Extrait du document
Quand un nom propre devient un nom commun, c’est que ce qu’il désigne est fort répandu… Des tartuffes, ces faux dévots qui embrigadent sous prétexte de montrer « le chemin du ciel » pour mieux escroquer, il y en a encore depuis que Molière, en 1669, leur a consacré une comédie désopilante à souhait. Le texte n’a pas pris une ride !
Ce Tartuffe mis en scène par Denis Marleau est réjouissant. Manifestement très bien dirigés, les comédiens se mettent parfaitement en bouche ce texte en vers du XVIIe siècle. Ils le jouent avec une telle assurance et un tel investissement qu’il apparaît comme par enchantement presque naturel ! D’autant plus que Denis Marleau a décidé d’installer ses personnages dans un décor de la fin des années soixante au Québec. Ce choix n’entraîne pas une « adaptation », tout le texte de Molière est respecté ; mais ce déplacement dans le temps et l’espace a le mérite de décupler les lectures.

Données fournies

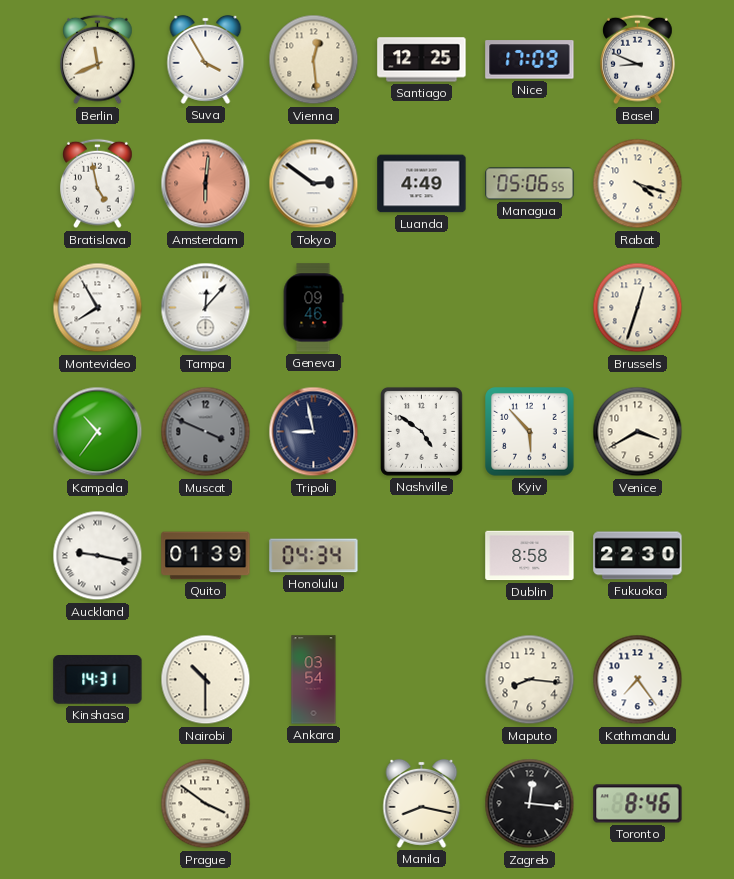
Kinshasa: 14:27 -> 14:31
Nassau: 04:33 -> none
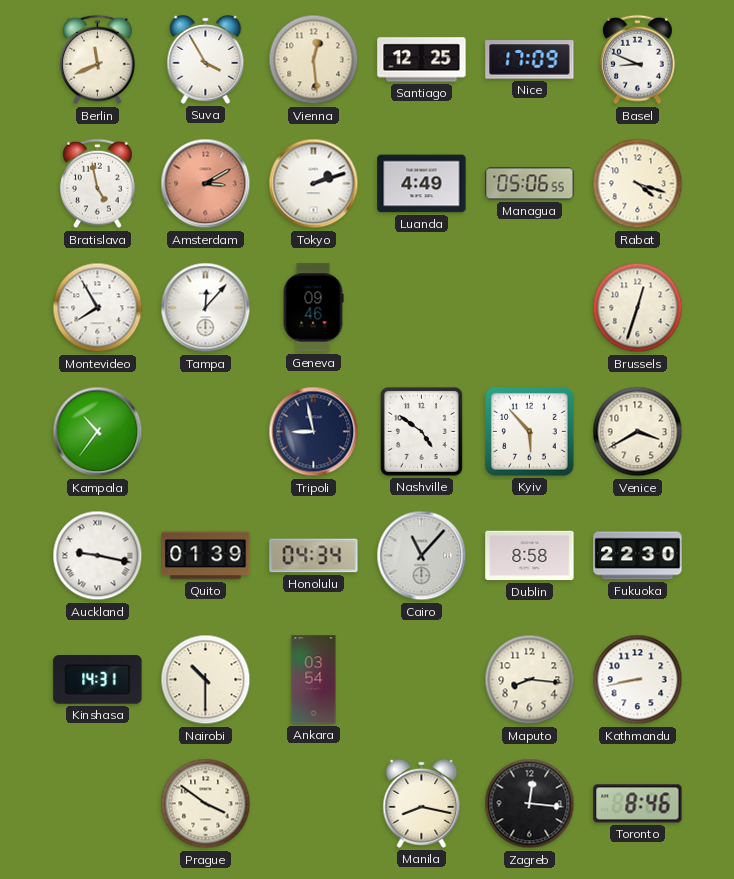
Amsterdam: 6:01 -> 3:10
Tokyo: 2:51 -> 2:12
Muscat: 3:49 -> none
Cairo: none -> 11:07
Kathmandu: 7:24 -> 8:43
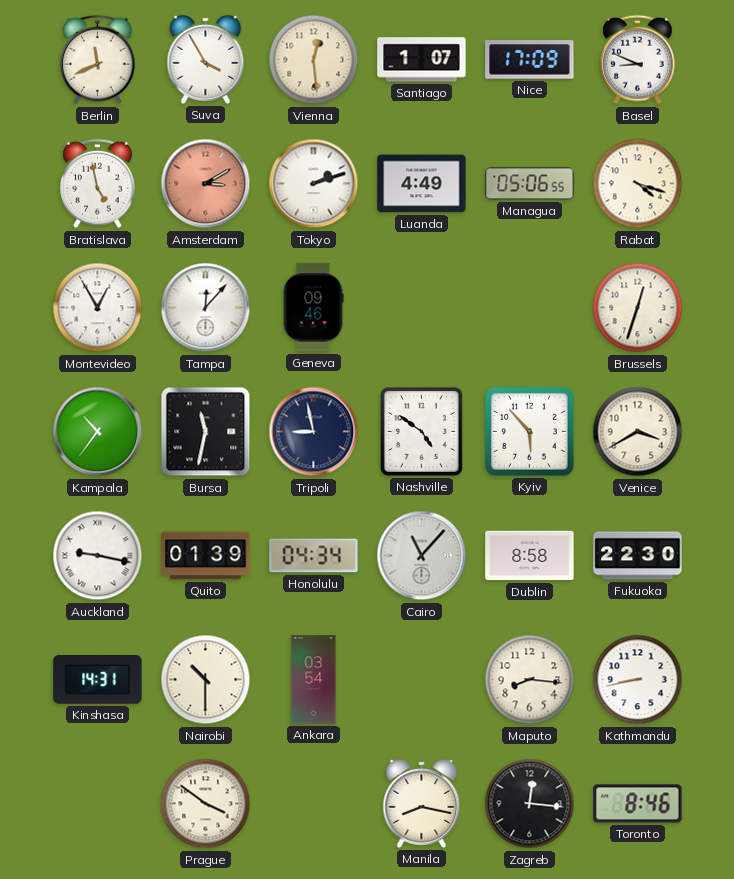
Santiago: 12:25 -> 1:07
Montevideo: 7:55 -> 12:55
Bursa: none -> 11:32
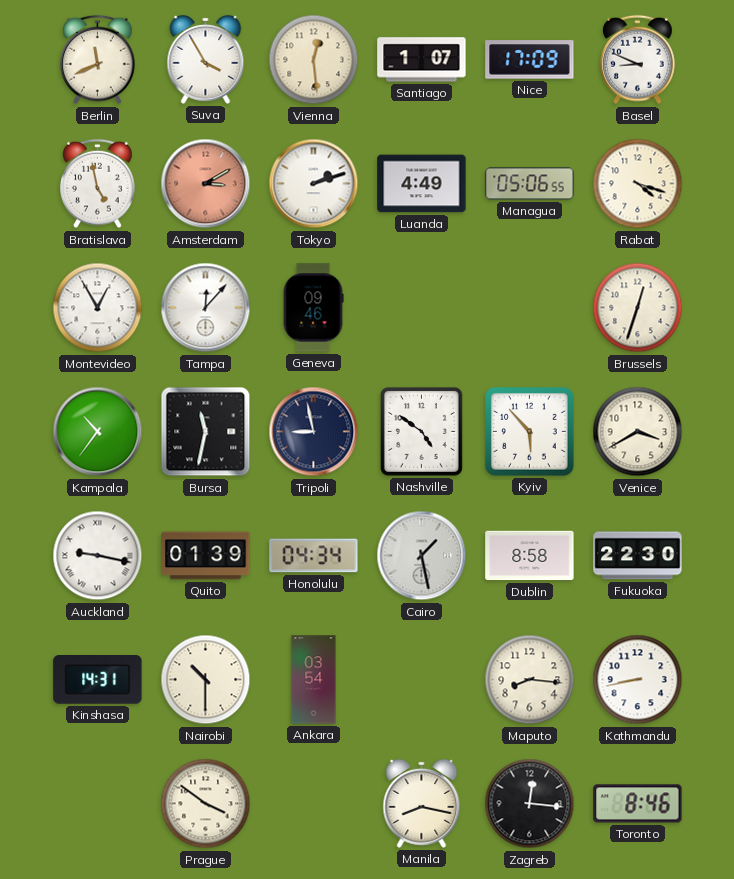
Cairo: 11:07 -> 1:28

Problème à résoudre
Reproduisez en entier et mot pour mot la critique de la mise en scène du Tartuffe.

Réponse rédigée
Quand un nom propre devient un nom commun, c’est que ce qu’il désigne est fort répandu… Des tartuffes, ces faux dévots qui embrigadent sous prétexte de montrer « le chemin du ciel » pour mieux escroquer, il y en a encore depuis que Molière, en 1669, leur a consacré une comédie désopilante à souhait. Le texte n’a pas pris une ride !
Ce Tartuffe mis en scène par Denis Marleau est réjouissant. Manifestement très bien dirigés, les comédiens se mettent parfaitement en bouche ce texte en vers du XVIIe siècle. Ils le jouent avec une telle assurance et un tel investissement qu’il apparaît comme par enchantement presque naturel ! D’autant plus que Denis Marleau a décidé d’installer ses personnages dans un décor de la fin des années soixante au Québec. Ce choix n’entraîne pas une « adaptation », tout le texte de Molière est respecté ; mais ce déplacement dans le temps et l’espace a le mérite de décupler les lectures.